1社の大量供給で… マンション契約27年ぶり低水準 不動産の現場から

2019/4/5

写真はイメージ=PIXTA

新築分譲マンション市況が下り坂だと言われている。在庫はリーマン・ショック後の水準まで積み上がり、契約率も好不調の節目である70%を下回り一時27年ぶりの低水準まで落ち込む。だがモデルルームの現場では市況の意外な底堅さがみえてくる。

■来場者が増えたモデルルーム

「年明け以降、モデルルームの来場者は増えています」――。ある大手不動産会社の営業担当者はこう話す。自らが担当している地域だけではなく、会社全体で増加傾向にあるという。

昨年12月に発売された地上22階建てのタワーマンション(東京・中央)

モデルルーム来場者はマンション市況を計る目安の1つだ。来場者の減少は市場縮小のサイン、増加は追い風と受け止められるからだ。
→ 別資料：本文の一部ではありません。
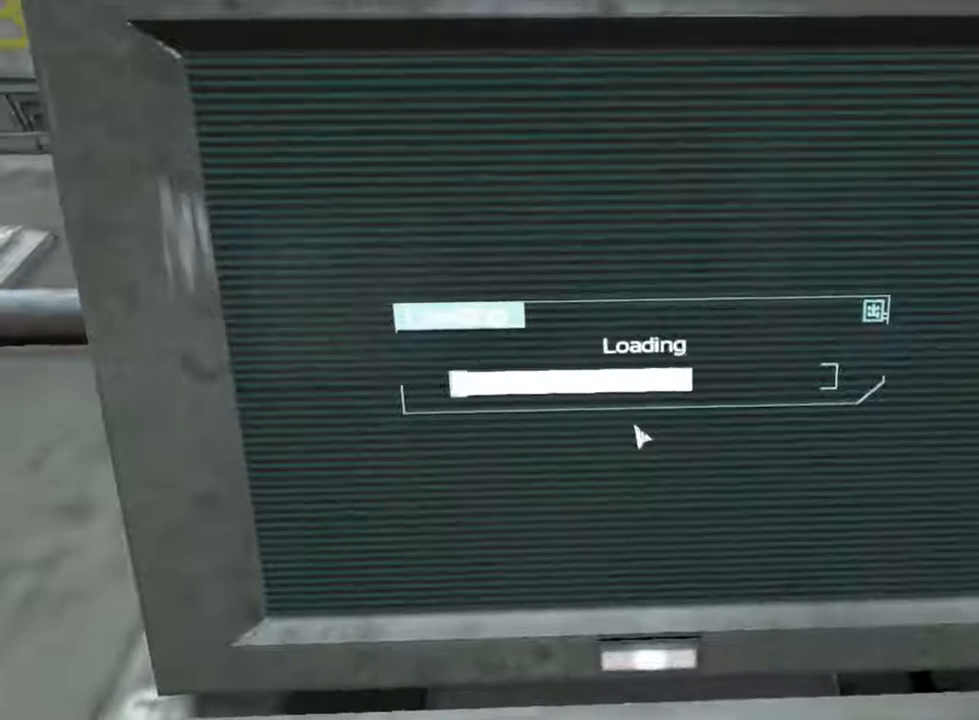
{"keys": [], "mouse": [], "events": []}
10月の消費増税前に駆け込み客が来ているのかと水を向けると、「来場者からは消費税率が上がるからマンションを急いで買うという話は聞こえてこない」という。2020年東京五輪・パラリンピックの選手村のマンション発売を5月に控え、「湾岸エリアを中心に物件への関心が高まっている可能性がある」(大手不動産会社)との指摘もある。

販売現場での活況とは異なりマンション在庫は積み上がっている。首都圏のマンション市場で発売済みで売れていない在庫(販売在庫)は12月末に9552戸と08年のリーマン・ショック後の水準に膨らんだ。長谷工総合研究所(東京・港)は販売在庫に加え「今後の完成在庫(完成済みで売れ残っている戸数)の推移には注目する必要がある」としている。

契約率の悪化も続く。首都圏でマンションの販売を始めた月にどれだけ契約に至ったかを示す初月契約率は18年1月から10月まで60から70%台で推移していたが、11月に50%台に低下。12月には49.4%と1991年8月(49.7%)以来およそ27年ぶりに50%を割り込んだ。その後、1月は67.5%、2月も65.6%と昨秋までの契約率に戻ったものの、依然として節目の70%には届いていない。